Je trouve cette question assez niaise. On ne va quand même pas se mettre à faire des dissertations de philo en plein mois d’août sur l’existence de Dieu ! Wittgenstein ne disait-il pas : Sur ce que tu ne connais pas, tu garderas un noble silence. Non sans un peu d’irritation envers le bavardage de ceux qui croient savoir ou qui assurent que Dieu leur a parlé à l’oreille. C'est ma position.

Il y a par contre une question très simple, très immédiate et très sensible : votre cœur, à l’heure qu’il est, est-il épanoui et gonflé, ô mon lecteur qui vous êtes levé du bon pied ce matin, ou angoissé par quelque souci ? Que vous dit le baromètre incrusté dans votre poitrine ? Ce baromètre mesure l’intensité de la pulsion de vie qui traverse votre personne. Cette poussée vitale n’est pas une question de croyance ni une question de philo pour amateurs de belles dissertations, c’est elle qui nous tire de notre lit chaque matin à la recherche du plus grand bonheur possible.

Ce qui est définitivement mystérieux, c’est l’origine de cette pulsion vitale. Ni les savants ni les philosophes ne nous diront jamais pourquoi il existe quelque chose plutôt que rien. C’est la limite infranchissable de la compétence humaine. Par contre, cette pulsion, nous en éprouvons l’existence à chaque instant dans notre for intérieur. Comment la nommer ? En langage technique, il est un terme commode et « de vieille souche », comme dit Philippe Jousset : Dieu.

Mais attention, Dieu immanent ! C’est-à-dire Dieu dans le monde, que Pierre Leroux appelait aussi Vie universelle.
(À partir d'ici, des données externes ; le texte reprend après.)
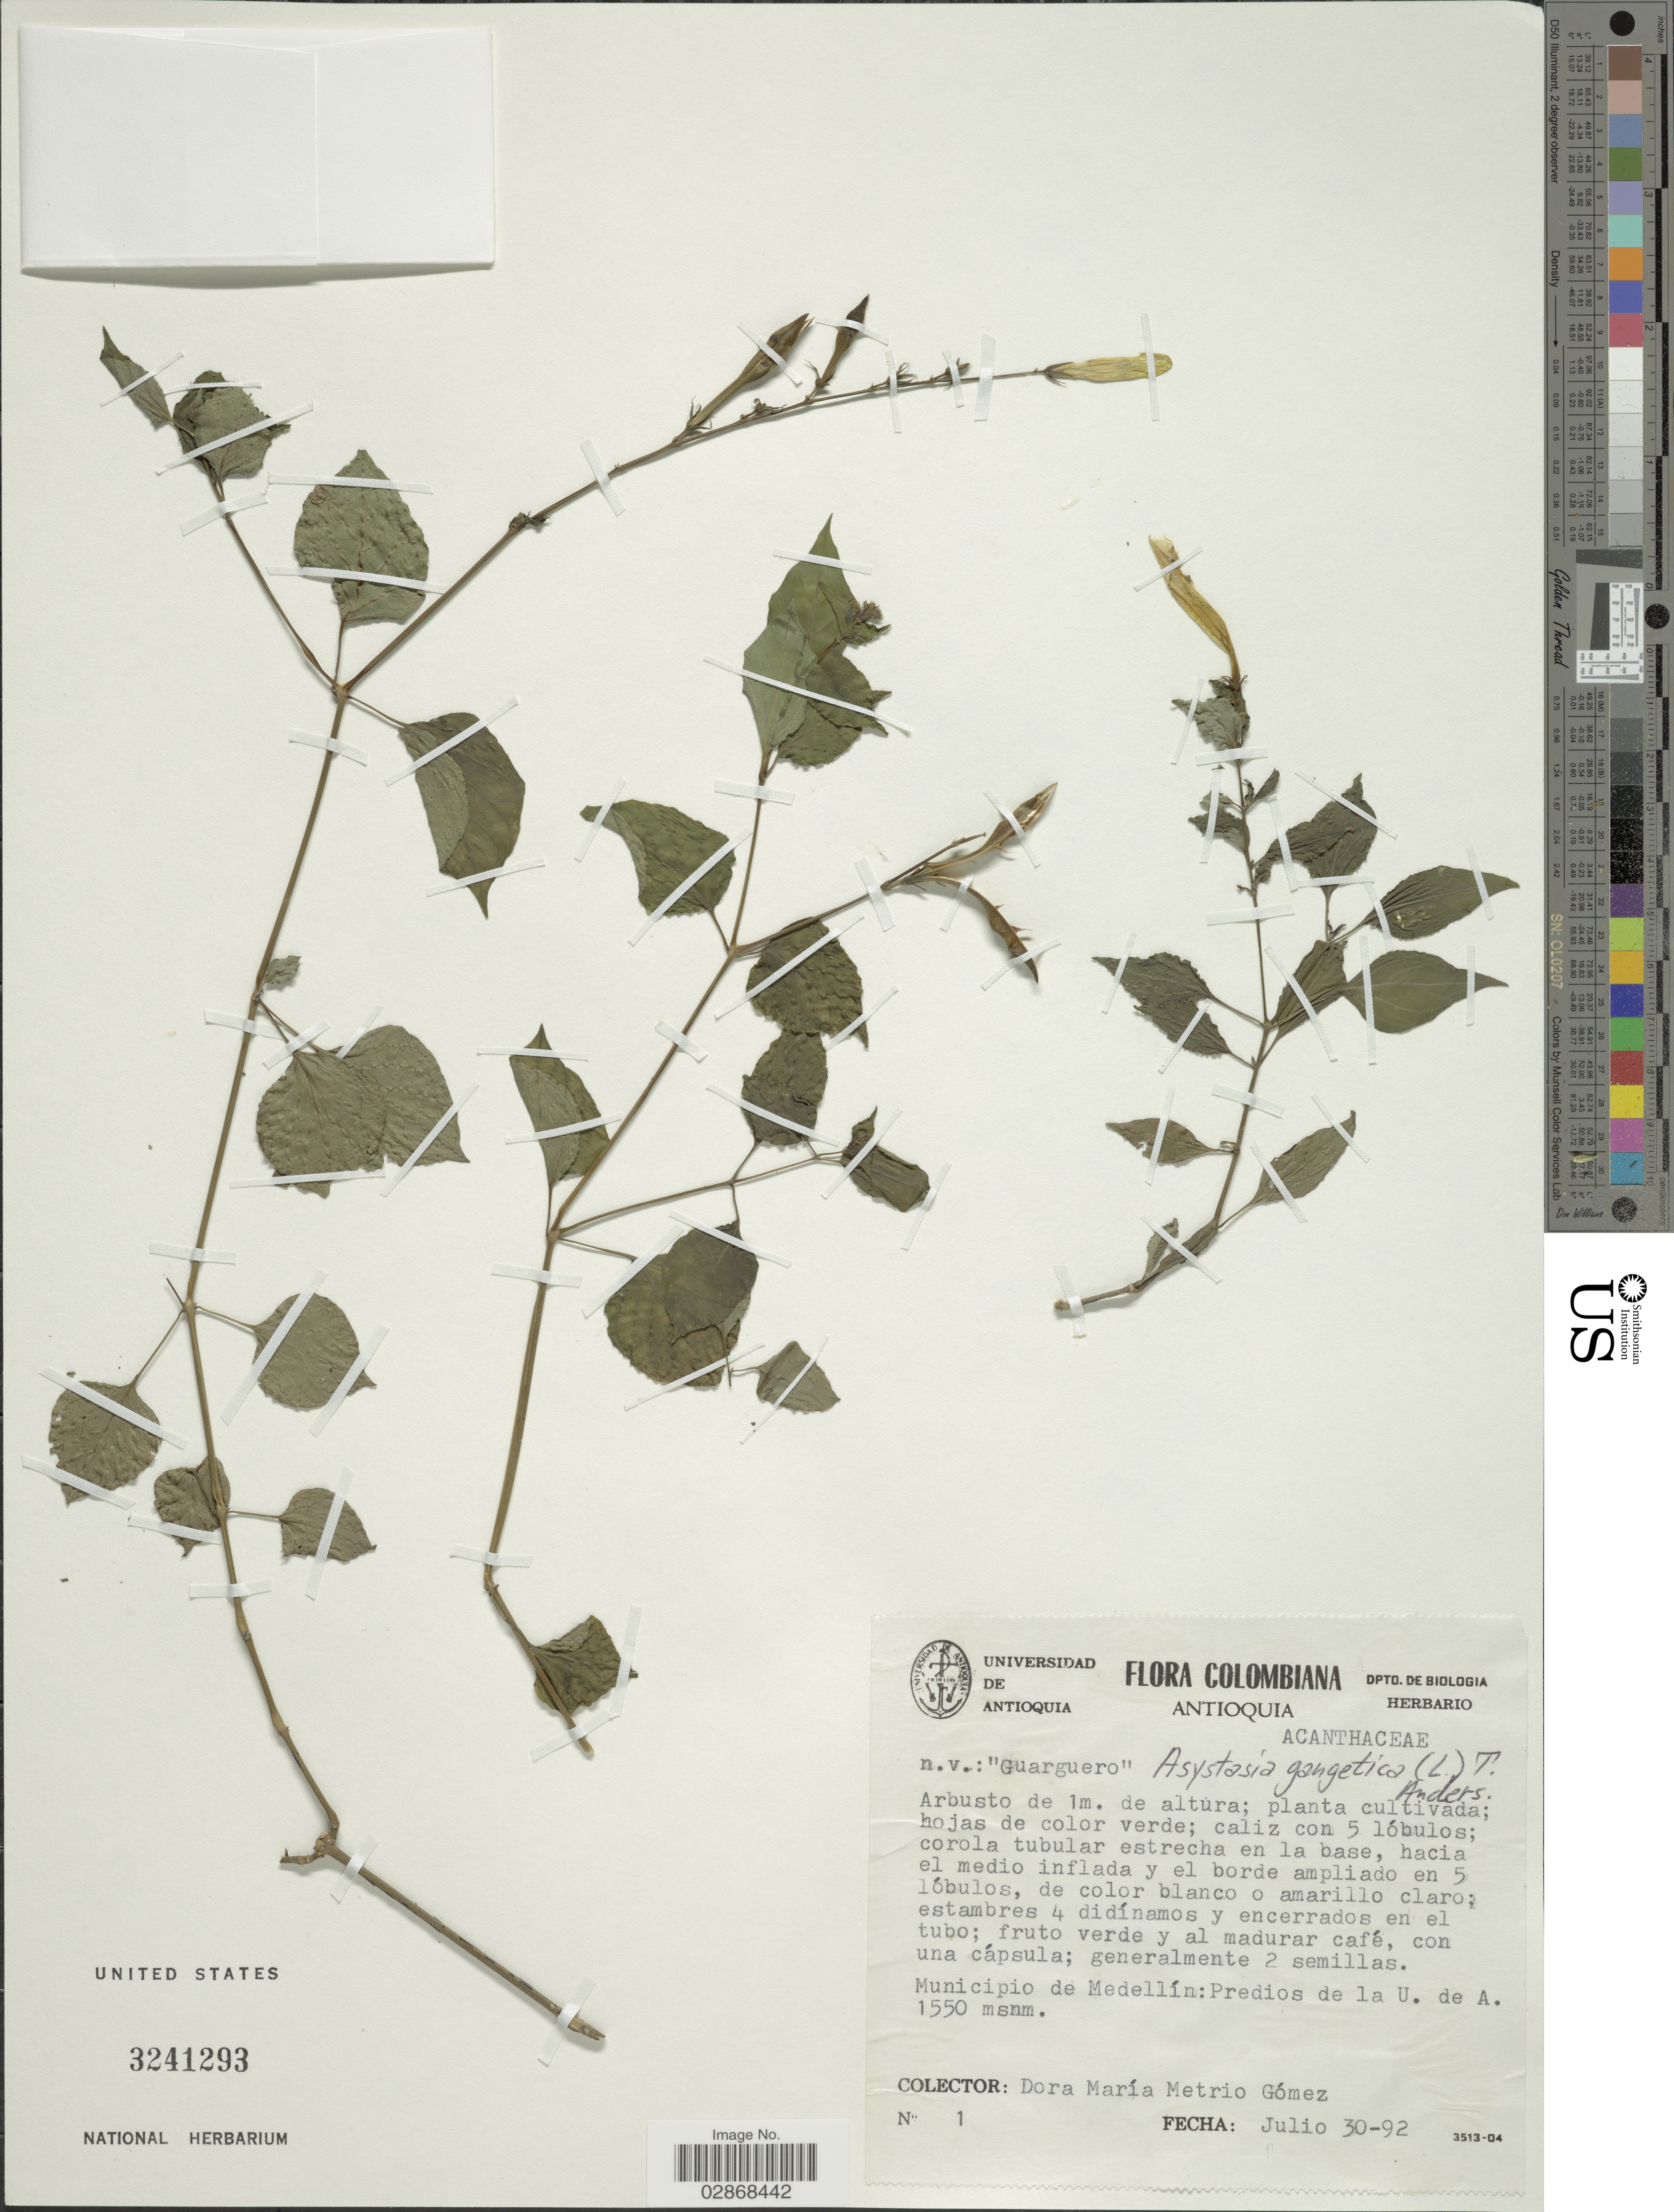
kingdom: Plantae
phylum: Tracheophyta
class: Magnoliopsida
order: Lamiales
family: Acanthaceae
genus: Asystasia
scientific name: Asystasia gangetica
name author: (L.) T. Anderson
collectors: D. Gomez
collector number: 1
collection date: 1992-07-30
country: Colombia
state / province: Antioquia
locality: Municipio de Medellín: Predios de la U. de A.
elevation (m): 1550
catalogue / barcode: US 3241293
On peut bien mettre la majuscule tant la Vie universelle transcende notre petite personne tout en restant immanente au monde. La Vie universelle, personne ne nous demande si nous y croyons ou si nous n’y croyons pas. Elle est comme une flèche qui nous transperce, dirigée de l’amibe à l’ange, bien connue depuis Étienne Geoffroy Saint-Hilaire et Jean-Baptiste de Lamarck.

J’ai eu la grande satisfaction de découvrir que les deux penseurs qui m’ont le plus inspiré, le psychologue Paul Diel et le politique Pierre Leroux se rencontraient sur ce point comme sur les autres. Quel sentiment peut nous inspirer le sentiment d’être traversé par la vie universelle ? L’admiration et l’effroi, observe Diel. L’admiration devant l’existence du monde, les merveilles de la nature, le phallus qui se dresse devant la beauté et tant d’autres choses. L’effroi devant notre impuissance devant le mystère, devant de notre petitesse, devant notre disparition programmée.

Après, la proportion de ces deux sentiments, l’admiration et l’effroi, est variable d’une personne à l’autre et selon les moments de la vie. On appelle ça joie de vivre ou mélancolie. C’est la grande question et la seule. Elle n’est que le miroir de notre personne, elle-même parcelle de la vie universelle et ne dit rien sur le Dieu transcendant né à Ur il y a 3 ou 4000 ans

Plutôt que de crier Moi, je suis athée ! quand on me demande si je crois en Dieu, je retourne immédiatement la question : Dieu immanent ou dieu transcendant ? Cela a l'avantage secondaire de ne pas fermer la porte au dialogue avec un croyant juif, chrétien ou musulman. Il est probable d'ailleurs que l'érection d'un Dieu transcendant ait justement pour origine les sentiments d'admiration et l'effroi.


Photo : Route de Bastia à Corte en novembre 2017.